If you make most of your time in NICU your transition to home can be less scary.
Preparing your new-born to come home will need the baby ready for a discharge, getting yourself ready and getting your home ready.
While the answer to this question depends on a number of factors, arming yourself with general knowledge of gestation age and birth weight and discussion with your neonatologist will help you feel more in control and better prepared to handle your baby’s hospital stay.
Generally speaking, the earlier, the baby is born, especially extreme preterm babies born before 28weeks are likely to remain in NICU for 6-8 weeks
Length of the NICU stay depends on the category of prematurity (extreme preterm, very preterm, moderate and late preterm) and birth weight of the baby and the health problems the baby has during the NICU stay.
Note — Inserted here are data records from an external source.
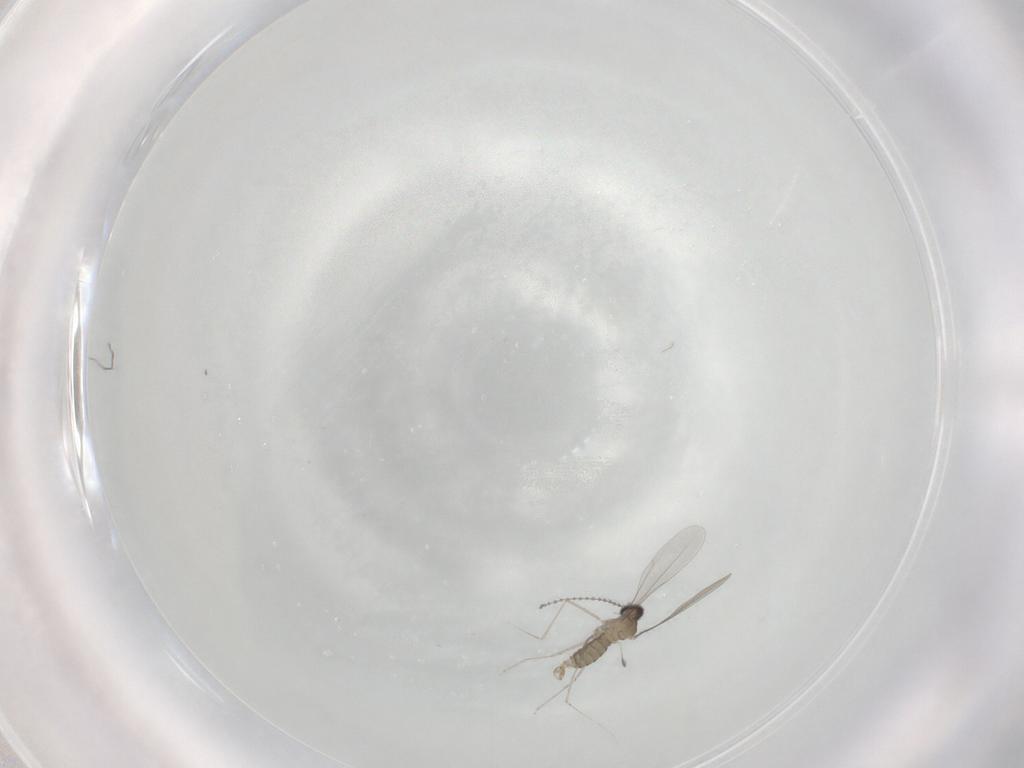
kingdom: Animalia
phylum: Arthropoda
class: Insecta
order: Diptera
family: Cecidomyiidae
Babies who are born after 30weeks generally may need 3-4 weeks of NICU stay. But the good news is that advances in medical care and better outcomes for preterm and sick new-born babies have improved in the recent decade, giving a greater chance of survival and living a healthy life.
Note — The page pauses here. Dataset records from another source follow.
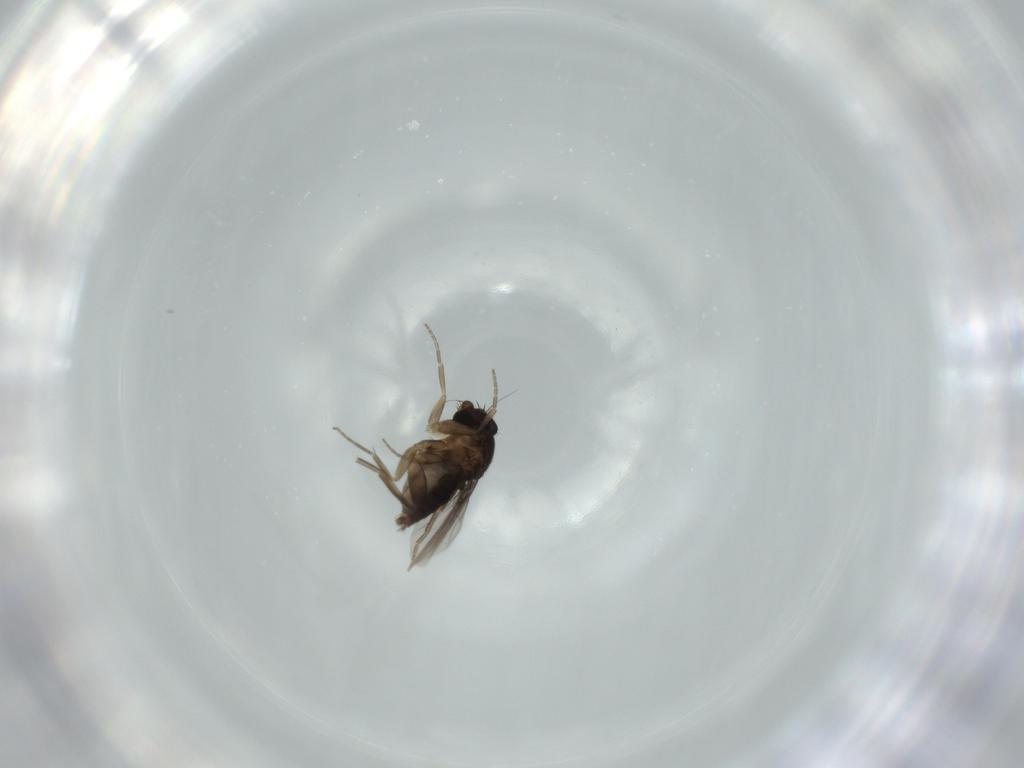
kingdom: Animalia
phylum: Arthropoda
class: Insecta
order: Diptera
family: Phoridae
The other milestones to meet before they are allowed to go home with their parents are the babies should be able to breathe room air or should be on minimal oxygen support. Your baby should be apnea free. Apnea refers to periods in which a baby stops breathing for more than 20 seconds. These responses are likely caused by prematurity.
Your baby should be feeding by mouth and should have expected weight gain prior to discharge
The baby should maintain a stable body temperature in an open crib, before they can go home.
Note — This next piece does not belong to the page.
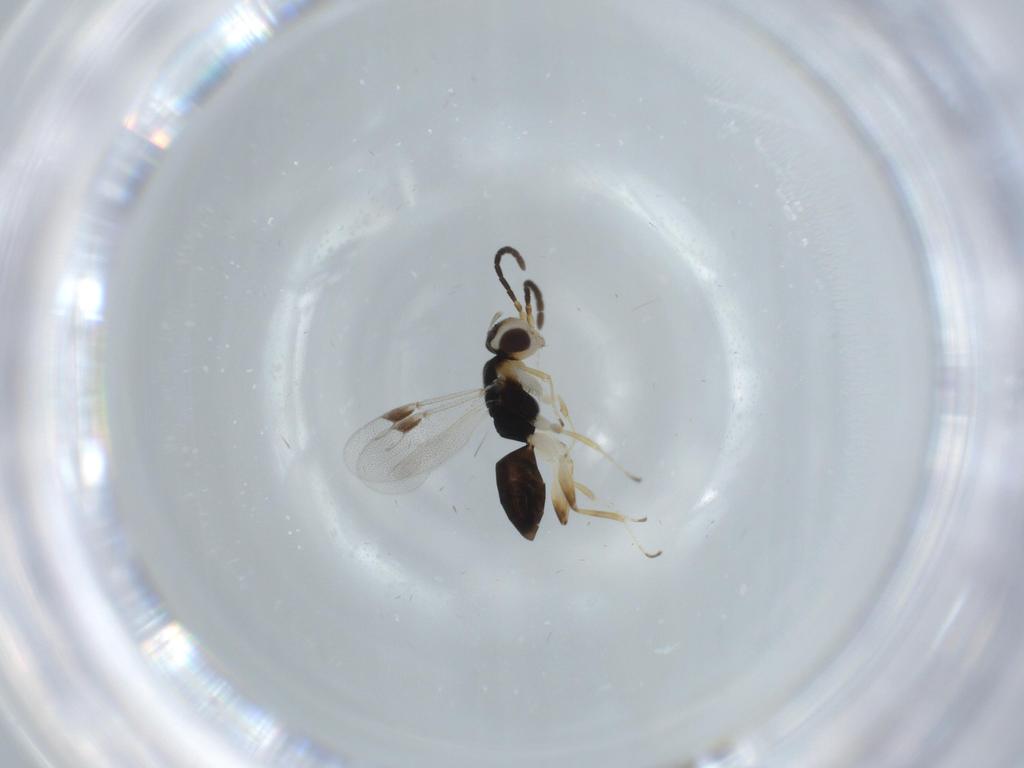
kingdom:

Generally, the baby’s weight will be around 1.6-1.8kgs at discharge.
You might be anxious and eager to bring your new-born home but trust that the NICU doctors and staff will guide you and let you know when your little one is ready. If you are nervous about caring for them on your own, rest assured that the NICU staff will not send you home until you are comfortable managing your little one. It is equally important that you have a support system in place before bringing your baby home.
DO’s and DON’Ts for parents while the baby is in NICU.
We understand that going home while your baby is in the hospital is stressful for you and your family. Parents are welcome to the NICU at all times. We strongly encourage parents to participate in NICU while caring for their babies. Parents can get involved in day-to-day decision making along with their neonatologist, can participate in feeding schedules including tube feeds, kangaroo care as long as possible daily. We recommend that you do not bring visitors to see your baby. Siblings can briefly visit NICU provided they do not have any cold, cough or other illnesses. We encourage parents to interact with their baby as early as possible. Your baby will recognise your voice and kangaroo care is beneficial for both you and the baby.
You can be with your baby in the NICU most of the time. The staff will give you instructions on hand washing methods before entering the area. Handwashing is extremely important in order to prevent infection in NICU. Masks and caps are needed. During any procedures, parents may be asked to wait a while.
Parents are encouraged to ask questions during daily counselling sessions and mothers are welcome at all times into NICU.
KMC- what is it?
Kangaroo Mother Care is the care of preterm and term, low birth weight babies. They are carried skin to skin with the mother. It is powerful, easy to use, low cost, high impact, standardized method of care of new-borns with special benefit to preterm and low birth weight babies. It is initiated at the hospital and continued at home.
KMC contributes to the humanization of neonatal care and to better bonding between new-born and mother.
KMC can be intermittent at least for 1 hour per session and can be practiced as continuous KMC more than 12 hours per day. It is initiated as early as possible even at birth. Mother is the best KMC provider. Alternate KMC providers can be fathers or grandparents. KMC promotes exclusive breastfeeding and post discharge breastfeeding rates are higher in mothers who practice KMC.
KMC mothers report being less stressed, increased confidence and feel that they can do something positive for their baby. Fathers too felt relaxed and comfortable while providing KMC.